Bakshi raised public awareness as the author of provocative films which concern motives of dangerous city streets and imply themes about urban culture. He gained such a reputation thanks to the films like Fritz the Cat, Heavy Traffic and Coonskin.
Quite early, Bakshi entered the general awareness as the maker of provocative films dealing with the theme of dangerous city streets and other supremely urban topics. He earned this reputation through his films Fritz the Cat, Heavy Traffic, Coonskin and Hey Good Lookin´. The film Wizard´s was his first step in the field of the fantasy genre, later followed by the less successful persifl age of Barbar Conan's Fire and Ice. He wanted to express his opinion concerning the threat of the misuse of technology and, at the same time, create a warning memento of the Jewish holocaust, which he wanted to comment upon, not only because of his Jewish background.

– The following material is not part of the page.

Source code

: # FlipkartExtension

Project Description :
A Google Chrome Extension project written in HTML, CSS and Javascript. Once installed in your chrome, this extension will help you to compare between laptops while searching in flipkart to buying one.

The film was based on a traditional fairy-tale archetype, confrontation between a good and an evil wizard. The film was split into the development of the plot in full animation on one hand, and explanatory, commented passages with a voice-over frame and limited animation on the other. The narrative was set in the far future when nobody lives on an Earth badly damaged by nuclear war.
Instead, there are fairies, elves and dwarves on the good side, and mutants on the evil side, in combat for the future picture of the world. Whereas the good wizard, Avatar, uses magic in a playful, good-hearted way, his insidious brother Blackwolf misuses technology, constructing it according to the discoveries of the distant past, i.e. the present of Bakshi's origination of the film. However, the director does not brand technology as necessarily evil; he emphasizes the fact that evil only arises from the potential intentions and aims it serves. This message is also supported in the way Bakshi conceived the ending of the film, where the story takes a surprising twist and introduces the figure of a converted robot who does not want to live in war any more. For that matter, the greatest weapon of Blackwolf is represented by unearthed film reels showing Hitler's speeches from World War II. Due to these, the dark magician realizes that propaganda and artful manipulation are most powerful weapons. The use of real period footag of Hitler's demagogical cursing imparts the film with a disconcerting authenticity.
Despite the film's heavy and traumatizing theme, Bakshi could not help but lard it with ironic, light-footed, funny subversions and allusions. For instance, during a conversation between two characters, Avatar struggles with a liberated lizard in the background. The most legendary joke, however, is of one mutant lamenting the apparent death of another, after which he accidentally shoots his fellow mutant himself. The scene is accompanied by his screaming "They killed Fritz", an ironic grin of Bakshi towards Robert Crum, the author of an independent comic who in his work lets Fritz die so that he never becomes part of the mainstream.